● **GOAL OF THE EXERCISE**: Could you copy the lines below word for word, starting with the line that contains "HANDICAP,NOUVELLE SAISON" and going on through the line that contains "Caractéristiques du produit", and leave the pictures out of your copy?

● **DATASET RECORDS**:

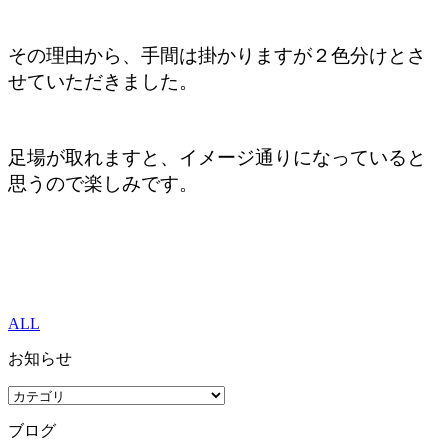
その理由から、手間は掛かりますが２色分けとさ
せていただきました。
足場が取れますと、イメージ通りになっていると
思うので楽しみです。
ALL
お知らせ
ブログ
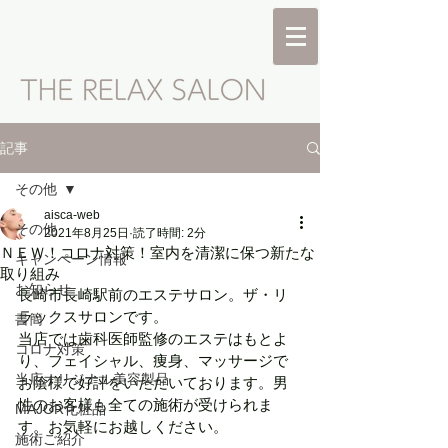
記事
その他
aisca-web
その他
2021年8月25日
読了時間: 2分
ＮＥＷ！コロナ対策！室内を清潔に保つ新たな
キャンペーン情報
取り組み
お知らせ
長崎市長崎駅前のエステサロン。ザ・リ
ラックスサロンです。
書簡
当店では歯科医師監修のエステはもとよ
コロナ対策
り、フェイシャル、痩身、マッサージで
当店オリジナル美容製品
お陰様で好評をいただいております。男
性のお客様も全ての施術が受けられま
MAJOR化粧品
す。お気軽にお越しください。
施術ご紹介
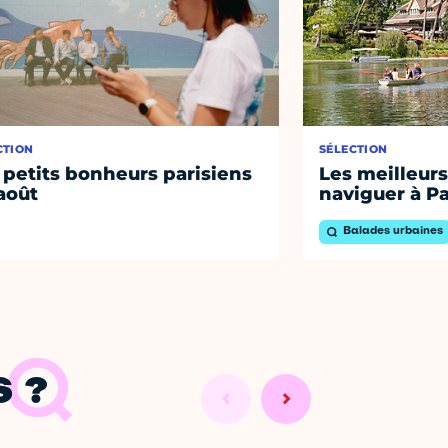
CTION
SÉLECTION
 petits bonheurs parisiens
Les meilleurs
août
naviguer à Pa
Balades urbaines
 ?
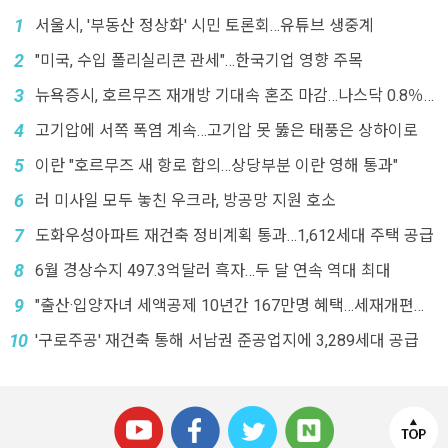
1
서울시, '부동산 정상화' 시민 토론회…유튜브 생중계
2
"미국, 수입 폴리실리콘 관세"…한국기업 영향 주목
3
뉴욕증시, 호르무즈 재개방 기대속 혼조 마감…나스닥 0.8％
↓
4
고기압에 서쪽 폭염 계속…고기압 못 뚫은 태풍은 상하이로
5
이란 "호르무즈 새 항로 합의…상당부분 이란 영해 통과"
6
러 미사일 모두 놓친 우크라, 방공망 지원 호소
7
도화우성아파트 재건축 정비계획 통과…1,612세대 주택 공급
8
6월 경상수지 497.3억달러 흑자…두 달 연속 역대 최대
9
"출산·입양자녀 세액공제 10년간 167만명 혜택…세재개편에
'폐지'"
10
'구로주공' 재건축 통해 서남권 준공업지에 3,289세대 공급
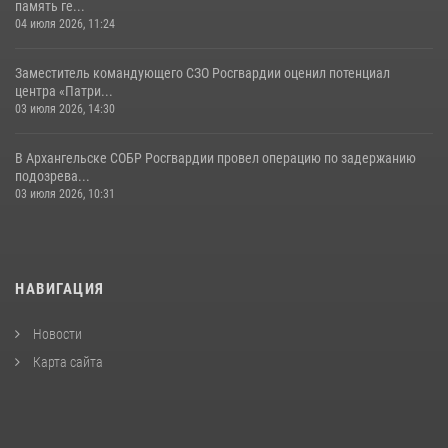
память ге...
04 июля 2026, 11:24
Заместитель командующего СЗО Росгвардии оценил потенциал
центра «Патри...
03 июля 2026, 14:30
В Архангельске СОБР Росгвардии провел операцию по задержанию
подозрева...
03 июля 2026, 10:31
НАВИГАЦИЯ
Новости
Карта сайта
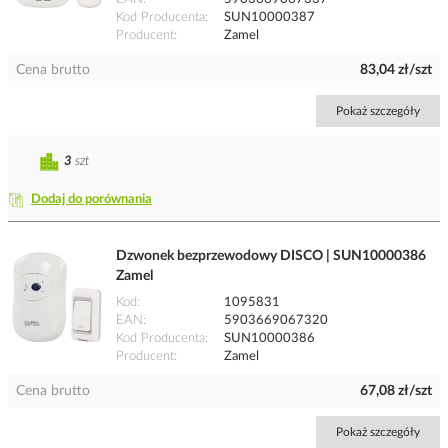
Kod Producenta
SUN10000387
Producent
Zamel
Cena brutto
83,04 zł/szt
Pokaż szczegóły
3
szt
Dodaj do porównania
Dzwonek bezprzewodowy DISCO | SUN10000386
Zamel
Kod
1095831
EAN
5903669067320
Kod Producenta
SUN10000386
Producent
Zamel
Cena brutto
67,08 zł/szt
Pokaż szczegóły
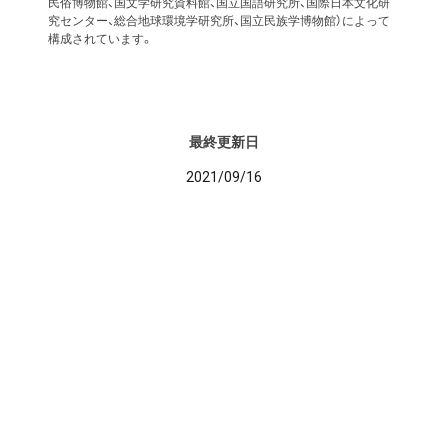
民俗博物館、国文学研究資料館、国立国語研究所、国際日本文化研
究センター、総合地球環境学研究所、国立民族学博物館）によって
構成されています。
最終更新日
2021/09/16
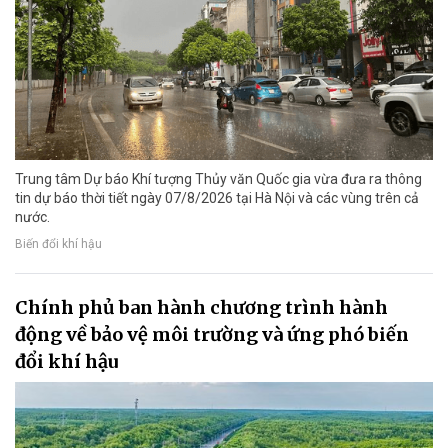
Trung tâm Dự báo Khí tượng Thủy văn Quốc gia vừa đưa ra thông
tin dự báo thời tiết ngày 07/8/2026 tại Hà Nội và các vùng trên cả
nước.
Biến đổi khí hậu
Chính phủ ban hành chương trình hành
động về bảo vệ môi trường và ứng phó biến
đổi khí hậu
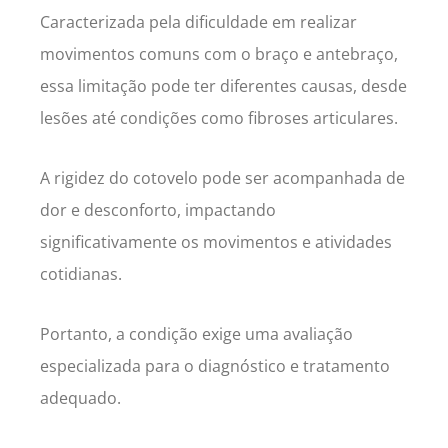
Caracterizada pela dificuldade em realizar
movimentos comuns com o braço e antebraço,
essa limitação pode ter diferentes causas, desde
lesões até condições como fibroses articulares.
A rigidez do cotovelo pode ser acompanhada de
dor e desconforto, impactando
significativamente os movimentos e atividades
cotidianas.
Portanto, a condição exige uma avaliação
especializada para o diagnóstico e tratamento
adequado.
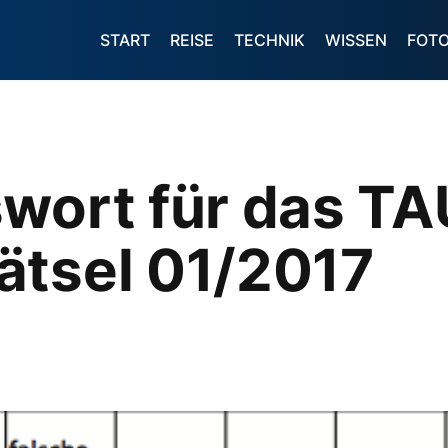
START
REISE
TECHNIK
WISSEN
FOT
swort für das 
ätsel 01/2017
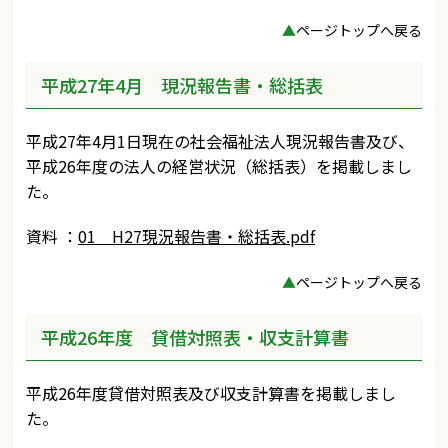
▲
ページトップへ戻る
平成27年4月 現況報告書・総括表
平成27年4月1日現在の社会福祉法人現況報告書及び、
平成26年度の法人の経営状況（総括表）を掲載しまし
た。
資料 ：
01 H27現況報告書・総括表.pdf
▲
ページトップへ戻る
平成26年度 貸借対照表・収支計算書
平成26年度貸借対照表及び収支計算書を掲載しまし
た。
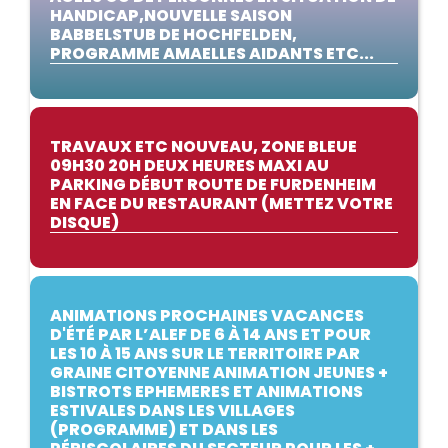
HANDICAP,NOUVELLE SAISON
BABBELSTUB DE HOCHFELDEN,
PROGRAMME AMAELLES AIDANTS ETC...
TRAVAUX ETC NOUVEAU, ZONE BLEUE
09H30 20H DEUX HEURES MAXI AU
PARKING DÉBUT ROUTE DE FURDENHEIM
EN FACE DU RESTAURANT (METTEZ VOTRE
DISQUE)
ANIMATIONS PROCHAINES VACANCES
D'ÉTÉ PAR L’ALEF DE 6 À 14 ANS ET POUR
LES 10 À 15 ANS SUR LE TERRITOIRE PAR
GRAINE CITOYENNE ANIMATION JEUNES +
BISTROTS EPHEMERES ET ANIMATIONS
ESTIVALES DANS LES VILLAGES
(PROGRAMME) ET DANS LES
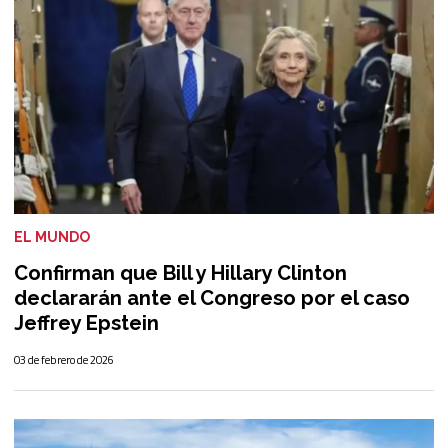
EL MUNDO
Confirman que Bill y Hillary Clinton
declararán ante el Congreso por el caso
Jeffrey Epstein
03 de febrero de 2026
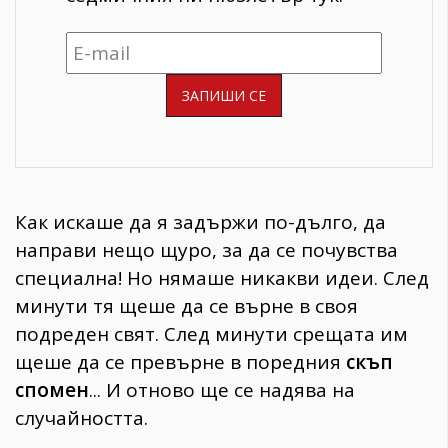
Как искаше да я задържи по-дълго, да
направи нещо щуро, за да се почувства
специална! Но нямаше никакви идеи. След
минути тя щеше да се върне в своя
подреден свят. След минути срещата им
щеше да се превърне в поредния
скъп
спомен
... И отново ще се надява на
случайността.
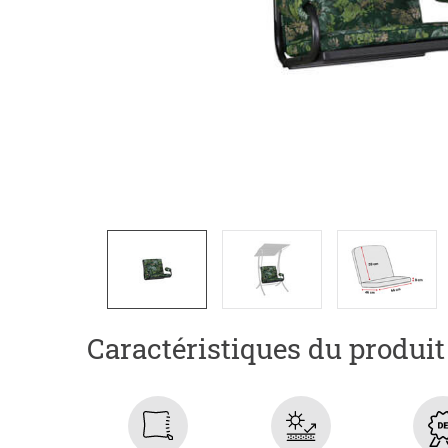
Caractéristiques du produit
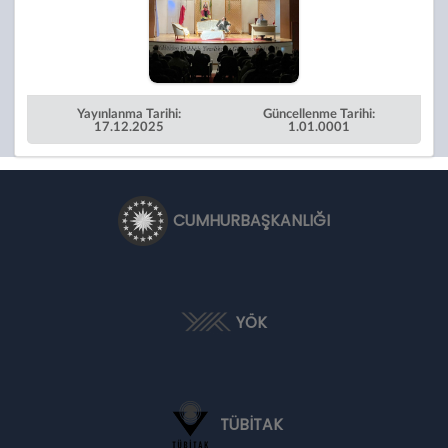
Yayınlanma Tarihi:
Güncellenme Tarihi:
17.12.2025
1.01.0001
CUMHURBAŞKANLIĞI
YÖK
TÜBİTAK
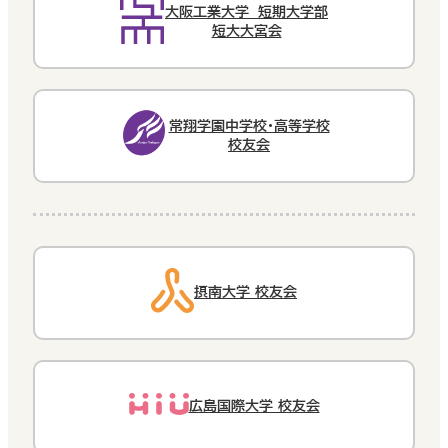
大阪工業大学 短期大学部
短大大宮会
常翔学園中学校・高等学校
校友会
摂南大学 校友会
広島国際大学 校友会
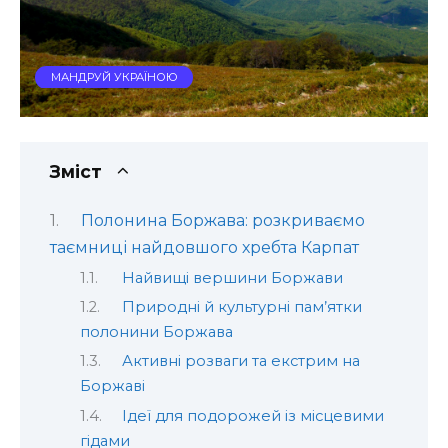
МАНДРУЙ УКРАЇНОЮ
Зміст
Полонина Боржава: розкриваємо
таємниці найдовшого хребта Карпат
Найвищі вершини Боржави
Природні й культурні пам’ятки
полонини Боржава
Активні розваги та екстрим на
Боржаві
Ідеї для подорожей із місцевими
гідами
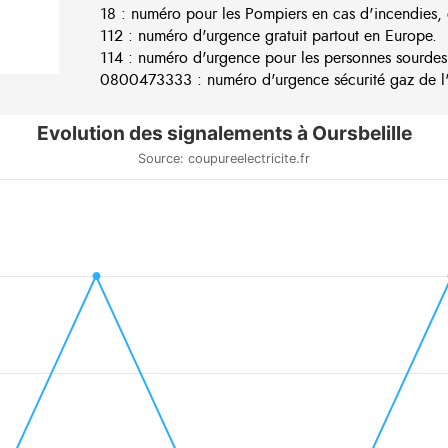
18 : numéro pour les Pompiers en cas d'incendies, 
112 : numéro d'urgence gratuit partout en Europe.
114 : numéro d'urgence pour les personnes sourdes
0800473333 : numéro d'urgence sécurité gaz de l'e
Evolution des signalements à Oursbelille
Source: coupureelectricite.fr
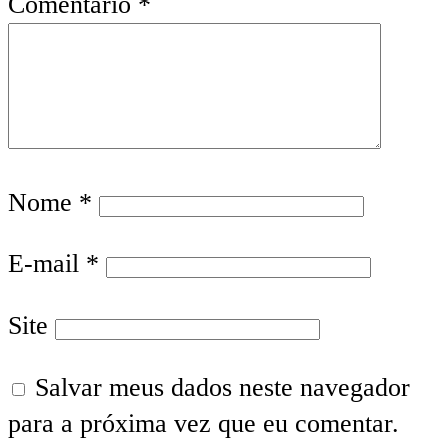
Comentário
*
Nome
*
E-mail
*
Site
Salvar meus dados neste navegador
para a próxima vez que eu comentar.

● **ANSWER BOX**:
HANDICAP,NOUVELLE SAISON
BABBELSTUB DE HOCHFELDEN,
PROGRAMME AMAELLES AIDANTS ETC...
TRAVAUX ETC NOUVEAU, ZONE BLEUE
09H30 20H DEUX HEURES MAXI AU
PARKING DÉBUT ROUTE DE FURDENHEIM
EN FACE DU RESTAURANT (METTEZ VOTRE
DISQUE)
ANIMATIONS PROCHAINES VACANCES
D'ÉTÉ PAR L’ALEF DE 6 À 14 ANS ET POUR
LES 10 À 15 ANS SUR LE TERRITOIRE PAR
GRAINE CITOYENNE ANIMATION JEUNES +
BISTROTS EPHEMERES ET ANIMATIONS
ESTIVALES DANS LES VILLAGES
(PROGRAMME) ET DANS LES
EL MUNDO
Confirman que Bill y Hillary Clinton
declararán ante el Congreso por el caso
Jeffrey Epstein
03 de febrero de 2026
Как искаше да я задържи по-дълго, да
направи нещо щуро, за да се почувства
специална! Но нямаше никакви идеи. След
минути тя щеше да се върне в своя
подреден свят. След минути срещата им
щеше да се превърне в поредния
скъп
спомен
... И отново ще се надява на
случайността.
Caractéristiques du produit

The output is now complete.